Алан окликнул бармена именно в тот момент, когда Рон подумывал о следующей кружке.
— Не идут! Сломаны! — проорал в ответ Фрэнк.
Ему было семьдесят, однако волосы его напоминали по цвету красное дерево. Слух он потерял почти полностью, работая на лесопильном заводе, и уже не мог разговаривать нормально.
— Ну, мне пора. — Алан осушил последнюю кружку и поднялся. — Пошли к нам. Энн и Ронни всегда рады тебя видеть.
— Нет, я… Я не такой, как твои знаменитые хирурги. Режут, когда хотят… У меня есть работа на вечер.
Алан усмехнулся.
— В это же время на следующей неделе? Дистанция та же?
— Почему бы и нет? Мне нужны деньги.
После ухода Алана Рон заказал еще пива. Может, купить пиццу по дороге домой, думал он, глядя на Фрэнка, который приближался с кружкой. Или поболеть за играющих в бильярд, прежде чем отправиться в долину.
Он хватался за любую возможность, лишь бы не возвращаться домой до тех пор, пока не вымотается до предела — настолько, чтобы заснуть, как только голова коснется подушки.

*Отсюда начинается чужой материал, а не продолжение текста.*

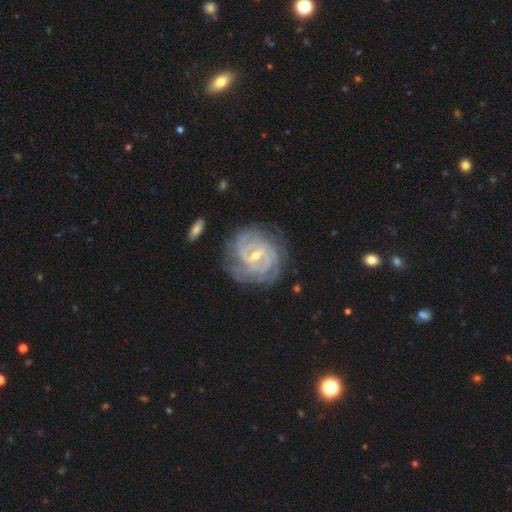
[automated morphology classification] This is clearly a featured or disk galaxy (90%). It is clearly not viewed edge-on (97%). Bar: possibly weak (52%). Spiral arm pattern: clearly yes (98%). Spiral arm count: marginally 3 (24%, tied with 2). Spiral winding: likely tight (77%). Central bulge: possibly small (57%). Merging: likely none (79%).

Во сне он никогда не видел себя калекой, хотя сны ему снились очень редко. Во сне он улыбался женщине, и она улыбалась в ответ, а когда он раскрывал ей объятия, она таяла в них.
Рон поднес кружку ж губам и сделал большой глоток. Дешевое пиво ударяло в голову и имело горький привкус. Но, как и его адвокатская практика, подержанный «мерседес» 1959 года и множество воспоминаний, которые иногда хотелось забыть, это было все же лучше, чем ничего.